昔話

昔、ここら一帯はノヴァ様という神様が治めていてね。

ノヴァ様は食人族を2匹の使いにまとめさせていたのだよ。

狼と梟にね。

何故その2匹かって?何故だろうねぇ。


ノヴァ様は食人族の神だが、人が好きだったんだ。

だから彼らに命じたのさ。

人を食わず、人の血を食らえと。

それはまぁ大騒ぎになった。

そこでノヴァ様に従ったのが狼の取りまとめるルプスの民だった。

そして梟の取りまとめるウルラの民は反逆して人を食い続けた。


ルプスの民はノヴァ様の加護を受けて、ノヴァ様のお膝元のお山に置かれた。

そこは聖域と呼ばれて、ウルラの民は入れなかったんだ。


ただ、ルプスの民の中でも我慢できず人の肉を食べるものもいた。

彼らは堕ちたと言われてウルラの民になったそうだ。

この村はノヴァ様のお山に近いからね。

時々ルプスの民が遊びにきていたそうだよ。


ウルラの民は人も、ルプスの民も、ノヴァ様も憎んで、聖域を侵そうと、何度も侵攻した。

でもその度にノヴァ様の力で追い出された。ルプスの民もノヴァ様のために戦っていたようだね。

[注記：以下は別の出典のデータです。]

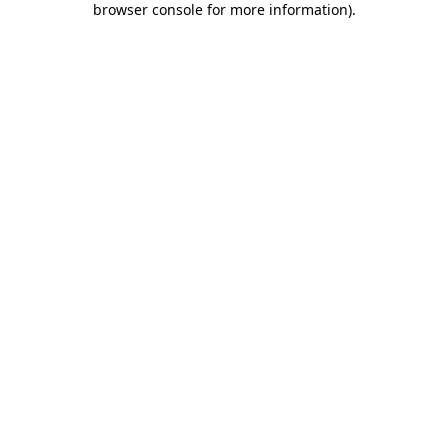
browser console for more information)
.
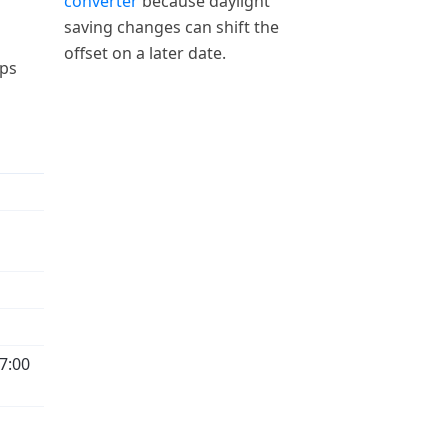
converter
because daylight
saving changes can shift the
offset on a later date.
aps
7:00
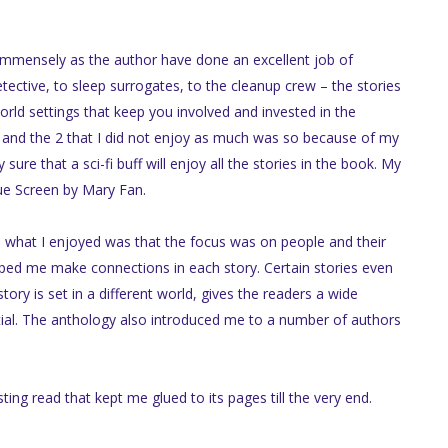
y immensely as the author have done an excellent job of
etective, to sleep surrogates, to the cleanup crew – the stories
rld settings that keep you involved and invested in the
es and the 2 that I did not enjoy as much was so because of my
sure that a sci-fi buff will enjoy all the stories in the book. My
lue Screen by Mary Fan.
m, what I enjoyed was that the focus was on people and their
elped me make connections in each story. Certain stories even
ory is set in a different world, gives the readers a wide
ntial. The anthology also introduced me to a number of authors
ing read that kept me glued to its pages till the very end.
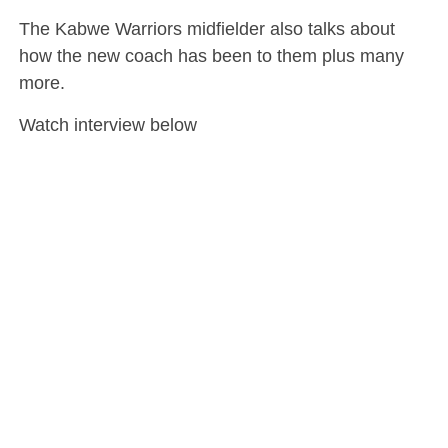
The Kabwe Warriors midfielder also talks about
how the new coach has been to them plus many
more.
Watch interview below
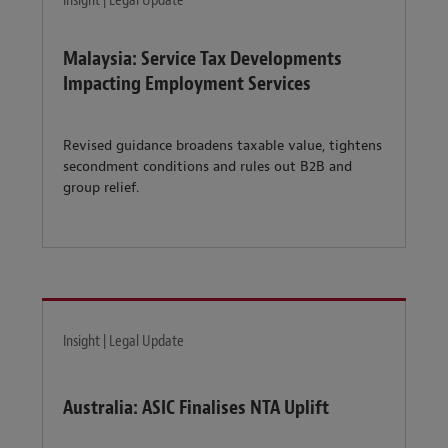
Insight | Legal Update
Malaysia: Service Tax Developments
Impacting Employment Services
Revised guidance broadens taxable value, tightens
secondment conditions and rules out B2B and
group relief.
Insight | Legal Update
Australia: ASIC Finalises NTA Uplift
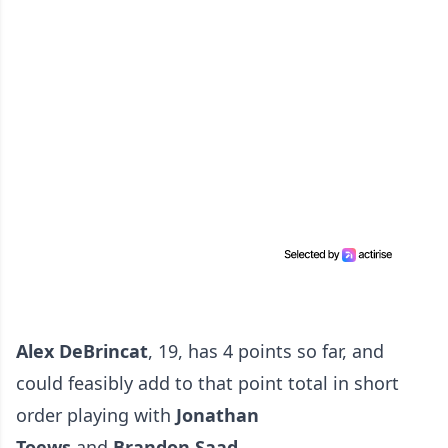
Alex DeBrincat
, 19, has 4 points so far, and
could feasibly add to that point total in short
order playing with
Jonathan
Toews
and
Brandon Saad.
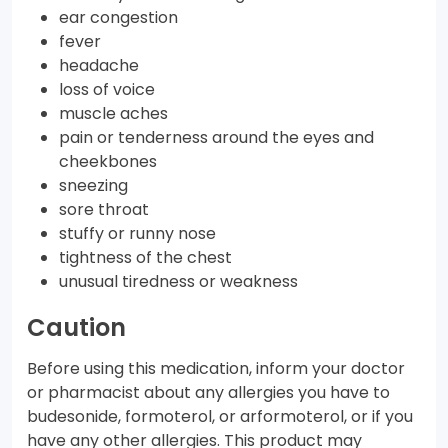
ear congestion
fever
headache
loss of voice
muscle aches
pain or tenderness around the eyes and
cheekbones
sneezing
sore throat
stuffy or runny nose
tightness of the chest
unusual tiredness or weakness
Caution
Before using this medication, inform your doctor
or pharmacist about any allergies you have to
budesonide, formoterol, or arformoterol, or if you
have any other allergies. This product may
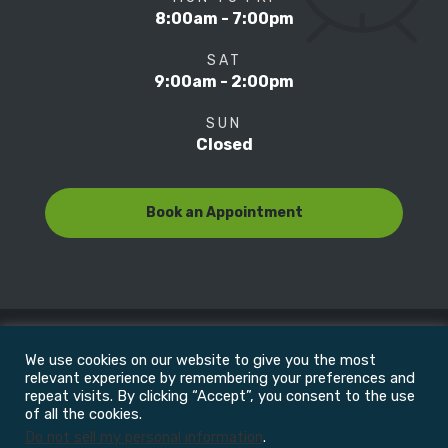
8:00am - 7:00pm
SAT
9:00am - 2:00pm
SUN
Closed
Book an Appointment
We use cookies on our website to give you the most
© Copyright 2022
Motion Focus & Sports Clinic, Inc. |
relevant experience by remembering your preferences and
repeat visits. By clicking “Accept”, you consent to the use
of all the cookies.
All Rights Reserved
Do not sell my personal information
.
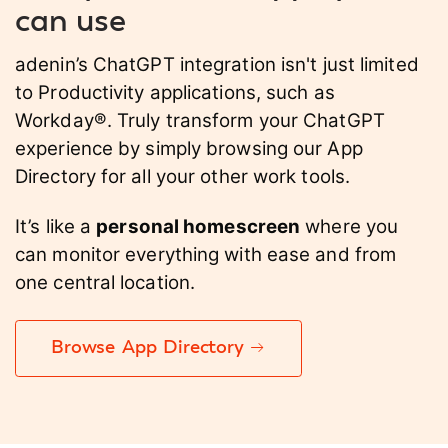
can use
adenin’s ChatGPT integration isn't just limited
to Productivity applications, such as
Workday®. Truly transform your ChatGPT
experience by simply browsing our App
Directory for all your other work tools.
It’s like a
personal homescreen
where you
can monitor everything with ease and from
one central location.
Browse App Directory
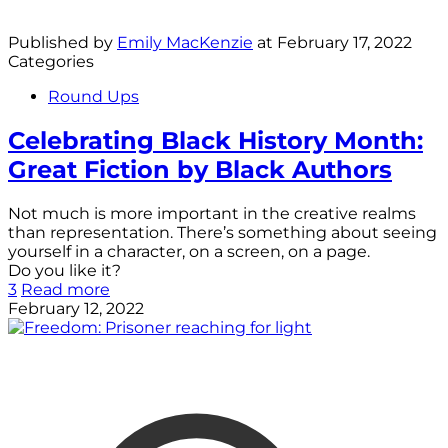
Published by
Emily MacKenzie
at
February 17, 2022
Categories
Round Ups
Celebrating Black History Month:
Great Fiction by Black Authors
Not much is more important in the creative realms
than representation. There’s something about seeing
yourself in a character, on a screen, on a page.
Do you like it?
3
Read more
February 12, 2022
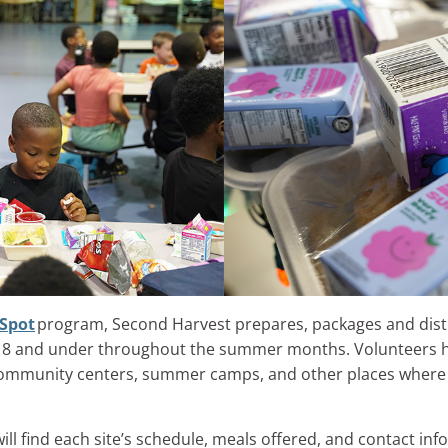
Spot
program, Second Harvest prepares, packages and distr
s 18 and under throughout the summer months. Volunteers 
community centers, summer camps, and other places where c
l find each site’s schedule, meals offered, and contact info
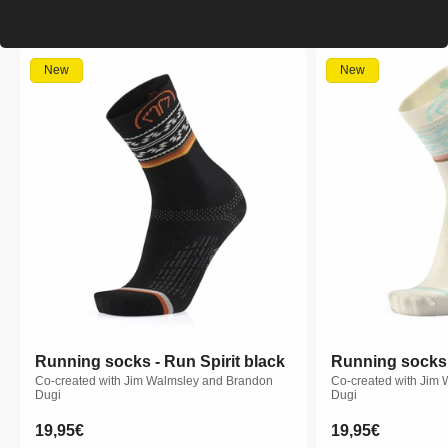
New
New
Running socks - Run Spirit black
Running socks - Run Spirit black
Running socks -
Running socks -
Co-created with Jim Walmsley and Brandon
Co-created with Jim Walmsley and Brandon
Co-created with Jim
Co-created with Jim
Dugi
Dugi
Dugi
Dugi
Regular
19,95€
Regular
19,95€
Regular
19,95€
Regular
19,95€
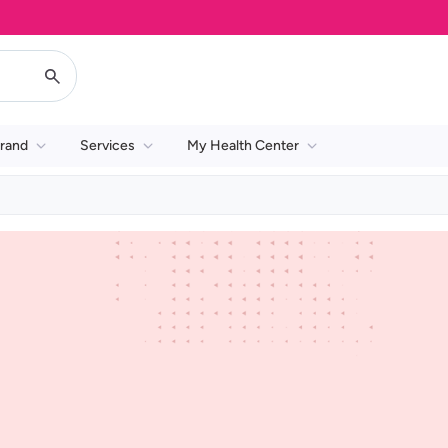
rand
Services
My Health Center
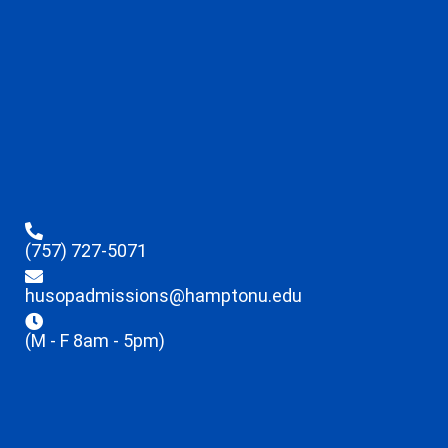
(757) 727-5071
husopadmissions@hamptonu.edu
(M - F 8am - 5pm)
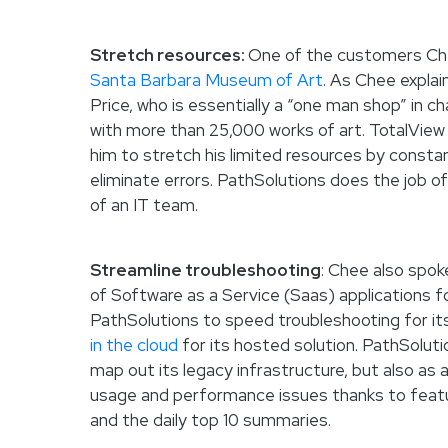
Stretch resources:
One of the customers Chee
Santa Barbara Museum of Art
. As Chee explai
Price, who is essentially a “one man shop” in 
with more than 25,000 works of art. TotalView 
him to stretch his limited resources by constan
eliminate errors. PathSolutions does the job o
of an IT team.
Streamline troubleshooting
: Chee also spok
of Software as a Service (Saas) applications f
PathSolutions to speed troubleshooting for it
in the cloud
for its hosted solution. PathSolutio
map out its legacy infrastructure, but also as
usage and performance issues thanks to feat
and the daily top 10 summaries.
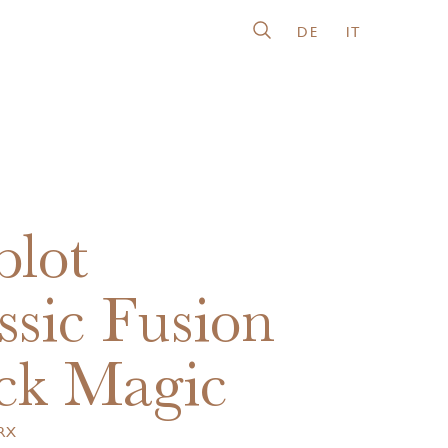
DE
IT
lot
ssic Fusion
ck Magic
.RX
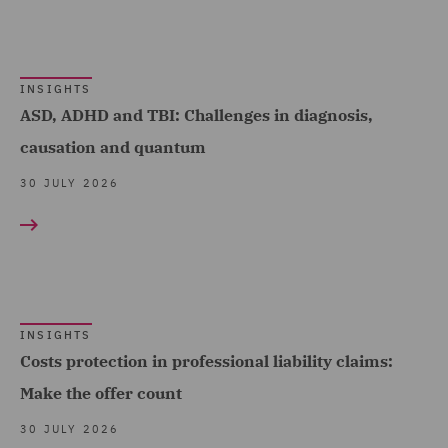
Advice (17)
Debt Recovery (8)
INSIGHTS
Dispute Management and
ASD, ADHD and TBI: Challenges in diagnosis,
Consulting (36)
causation and quantum
Dispute Resolution (142)
30 JULY 2026
DWF Chambers (13)
Economic Crime & Fraud
(14)
Employment and
INSIGHTS
Pensions (439)
Costs protection in professional liability claims:
Employment Compliance
Make the offer count
(18)
30 JULY 2026
Employment Tribunal and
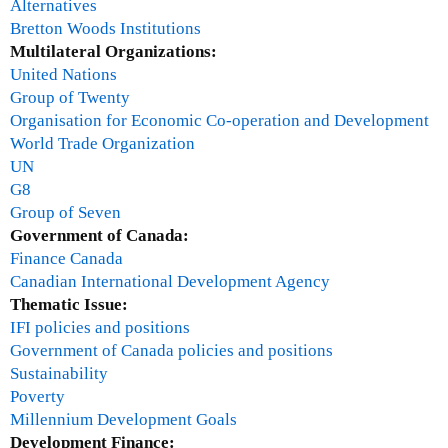
Alternatives
0
Bretton Woods Institutions
1
Multilateral Organizations:
0
United Nations
Group of Twenty
Organisation for Economic Co-operation and Development
World Trade Organization
UN
G8
Group of Seven
Government of Canada:
Finance Canada
Canadian International Development Agency
Thematic Issue:
IFI policies and positions
Government of Canada policies and positions
Sustainability
Poverty
Millennium Development Goals
Development Finance:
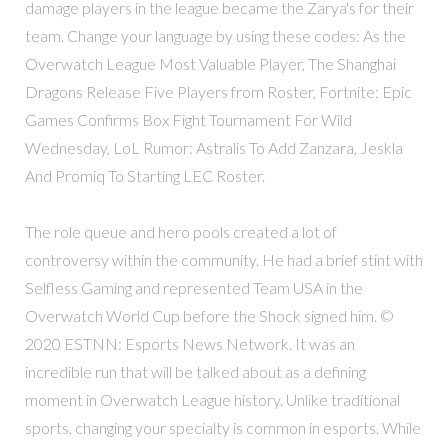
damage players in the league became the Zarya's for their
team. Change your language by using these codes: As the
Overwatch League Most Valuable Player, The Shanghai
Dragons Release Five Players from Roster, Fortnite: Epic
Games Confirms Box Fight Tournament For Wild
Wednesday, LoL Rumor: Astralis To Add Zanzara, Jeskla
And Promiq To Starting LEC Roster.
The role queue and hero pools created a lot of
controversy within the community. He had a brief stint with
Selfless Gaming and represented Team USA in the
Overwatch World Cup before the Shock signed him. ©
2020 ESTNN: Esports News Network. It was an
incredible run that will be talked about as a defining
moment in Overwatch League history. Unlike traditional
sports, changing your specialty is common in esports. While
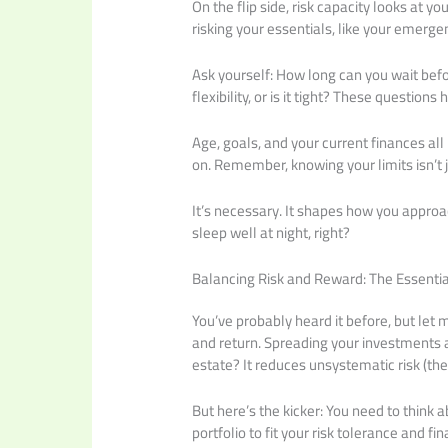
On the flip side, risk capacity looks at yo
risking your essentials, like your emerge
Ask yourself: How long can you wait befo
flexibility, or is it tight? These questio
Age, goals, and your current finances all p
on. Remember, knowing your limits isn’t 
It’s necessary. It shapes how you appr
sleep well at night, right?
Balancing Risk and Reward: The Essentia
You’ve probably heard it before, but let m
and return. Spreading your investments a
estate? It reduces unsystematic risk (the
But here’s the kicker: You need to think a
portfolio to fit your risk tolerance and f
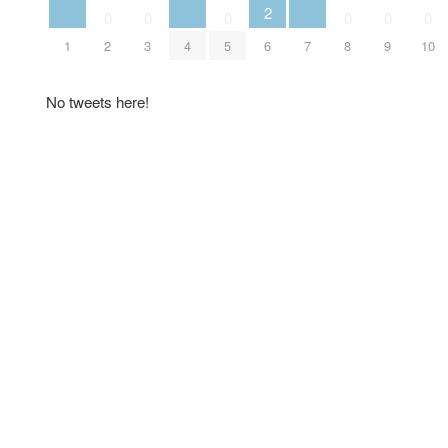
2
0
0
0
0
0
0
1
2
3
4
5
6
7
8
9
10
No tweets here!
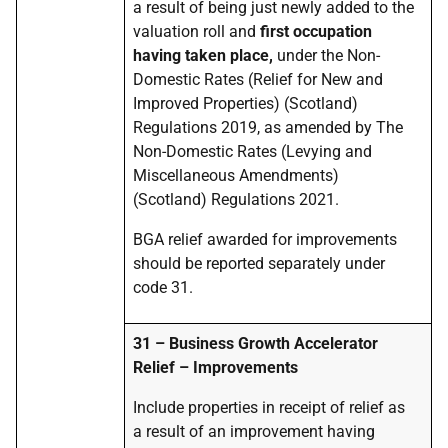
a result of being just newly added to the
valuation roll and
first occupation
having taken place,
under the Non-
Domestic Rates (Relief for New and
Improved Properties) (Scotland)
Regulations 2019, as amended by The
Non-Domestic Rates (Levying and
Miscellaneous Amendments)
(Scotland) Regulations 2021.
BGA relief awarded for improvements
should be reported separately under
code 31.
31 – Business Growth Accelerator
Relief – Improvements
Include properties in receipt of relief as
a result of an improvement having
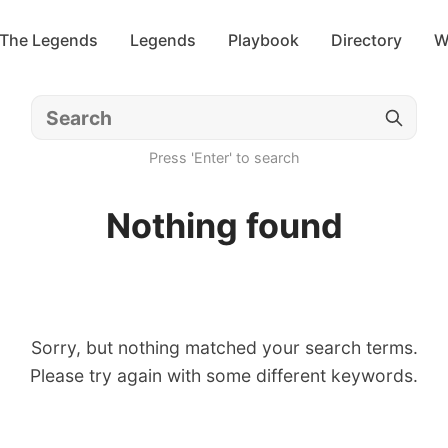
 The Legends
Legends
Playbook
Directory
W
Press 'Enter' to search
Nothing found
Sorry, but nothing matched your search terms.
Please try again with some different keywords.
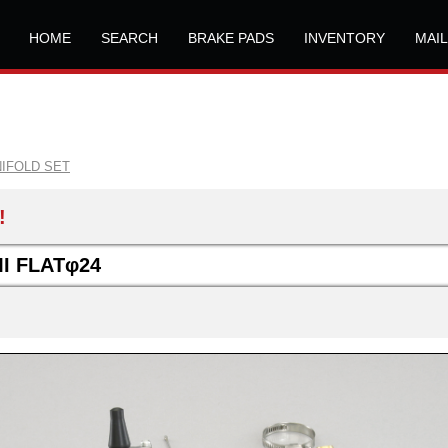
HOME
SEARCH
BRAKE PADS
INVENTORY
MAI
NIFOLD SET
!
I FLATφ24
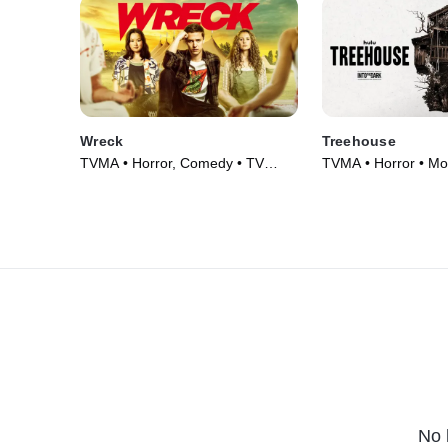
Wreck
Treehouse
TVMA • Horror, Comedy • TV
TVMA • Horror • Mo
Series (2022)
No 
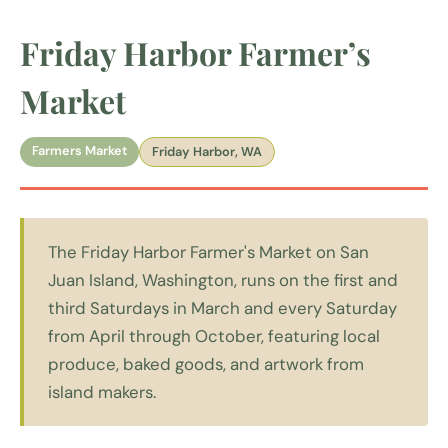
Friday Harbor Farmer’s
Market
Farmers Market
Friday Harbor, WA
The Friday Harbor Farmer's Market on San
Juan Island, Washington, runs on the first and
third Saturdays in March and every Saturday
from April through October, featuring local
produce, baked goods, and artwork from
island makers.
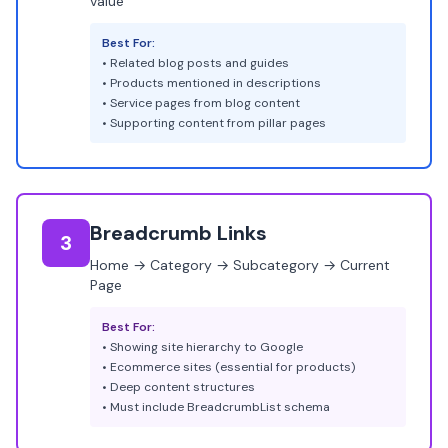
value
Best For:
• Related blog posts and guides
• Products mentioned in descriptions
• Service pages from blog content
• Supporting content from pillar pages
Breadcrumb Links
3
Home → Category → Subcategory → Current
Page
Best For:
• Showing site hierarchy to Google
• Ecommerce sites (essential for products)
• Deep content structures
• Must include BreadcrumbList schema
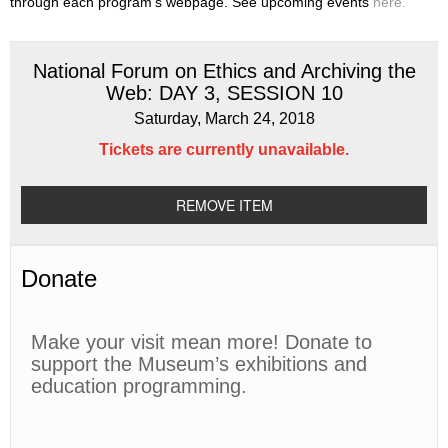
through each program’s webpage. See upcoming events
here.
National Forum on Ethics and Archiving the
Web: DAY 3, SESSION 10
Saturday, March 24, 2018
Tickets are currently unavailable.
REMOVE ITEM
Donate
Make your visit mean more! Donate to
support the Museum’s exhibitions and
education programming.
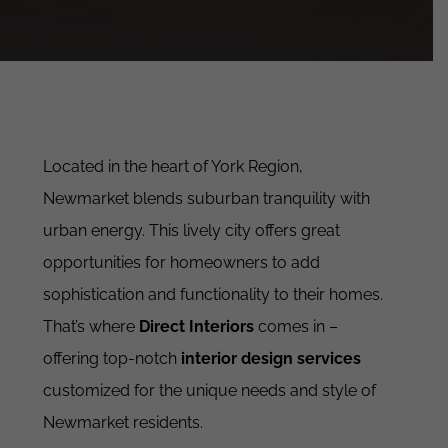
Located in the heart of York Region,
Newmarket blends suburban tranquility with
urban energy. This lively city offers great
opportunities for homeowners to add
sophistication and functionality to their homes.
That’s where
Direct Interiors
comes in –
offering top-notch
interior design services
customized for the unique needs and style of
Newmarket residents.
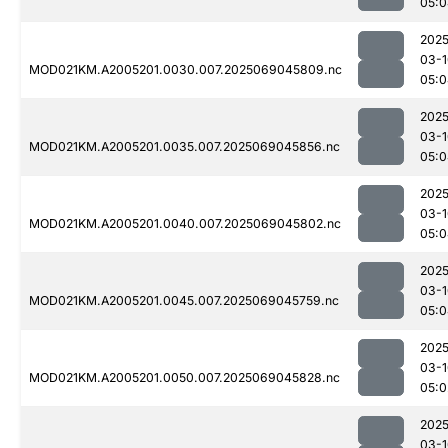
05:0
2025
03-1
MOD021KM.A2005201.0030.007.2025069045809.nc
05:0
2025
03-1
MOD021KM.A2005201.0035.007.2025069045856.nc
05:0
2025
03-1
MOD021KM.A2005201.0040.007.2025069045802.nc
05:0
2025
03-1
MOD021KM.A2005201.0045.007.2025069045759.nc
05:0
2025
03-1
MOD021KM.A2005201.0050.007.2025069045828.nc
05:0
2025
03-1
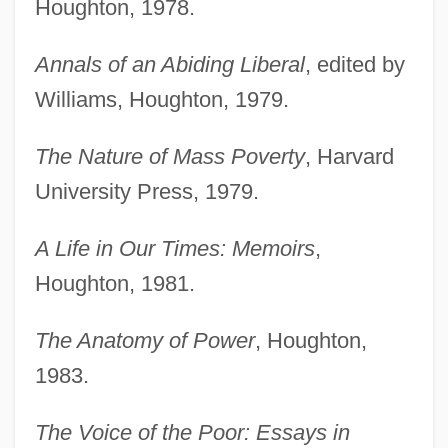
Houghton, 1978.
Annals of an Abiding Liberal
, edited by
Williams, Houghton, 1979.
The Nature of Mass Poverty
, Harvard
University Press, 1979.
A Life in Our Times: Memoirs
,
Houghton, 1981.
The Anatomy of Power
, Houghton,
1983.
The Voice of the Poor: Essays in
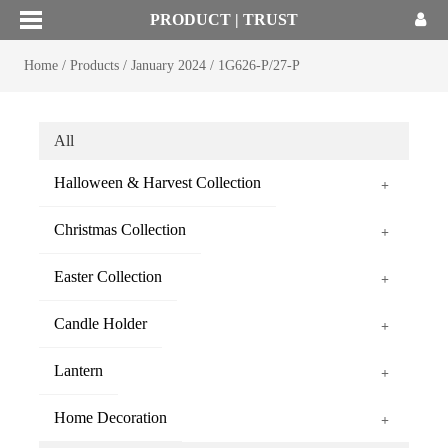
PRODUCT | TRUST
Home
/
Products
/
January 2024
/
1G626-P/27-P
All
Halloween & Harvest Collection
+
Christmas Collection
+
Easter Collection
+
Candle Holder
+
Lantern
+
Home Decoration
+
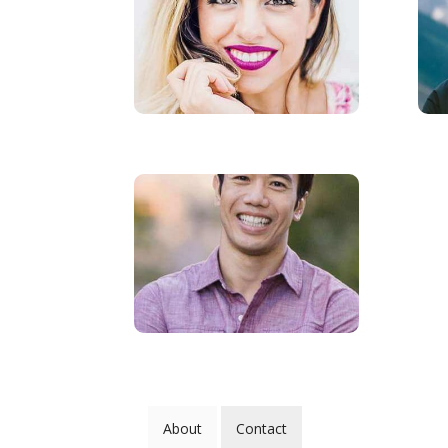
About
Contact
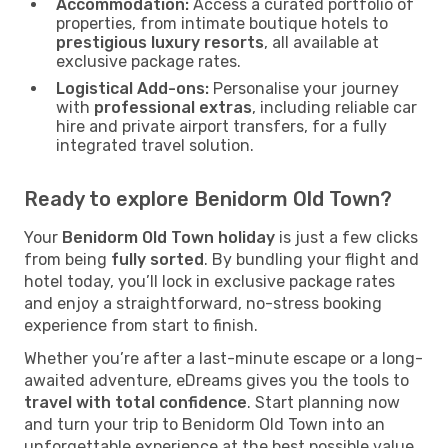
Accommodation:
Access a curated portfolio of
properties, from intimate boutique hotels to
prestigious luxury resorts
, all available at
exclusive package rates.
Logistical Add-ons:
Personalise your journey
with
professional extras
, including reliable car
hire and private airport transfers, for a fully
integrated travel solution.
Ready to explore Benidorm Old Town?
Your
Benidorm Old Town holiday
is just a few clicks
from being
fully sorted
. By bundling your flight and
hotel today, you’ll lock in exclusive package rates
and enjoy a straightforward, no-stress booking
experience from start to finish.
Whether you’re after a last-minute escape or a long-
awaited adventure, eDreams gives you the tools to
travel with total confidence
. Start planning now
and turn your trip to Benidorm Old Town into an
unforgettable experience at the best possible value.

伝え聞いていたのはこの程度しかないけれど、噂では数ヶ月前に突然ルプスの民が消えたそうだよ。

ウルラの民がまたノヴァ様のお山に入ろうとしているらしい。


ウルラの民に堕ちたらもう2度と戻れないかって?

さぁ、戻ったルプスの民がいるとは聞いたことがないねぇ。

なんでも血が穢れるらしいよ。


血といえば、森の民の血は穢れを浄化するとか。

まぁ、森の民はもう残っちゃいないけど。

これも噂だけれど、森の民の血を引く人たちが何処かに残ってるとか。

本人たちに自覚はないだろうけど。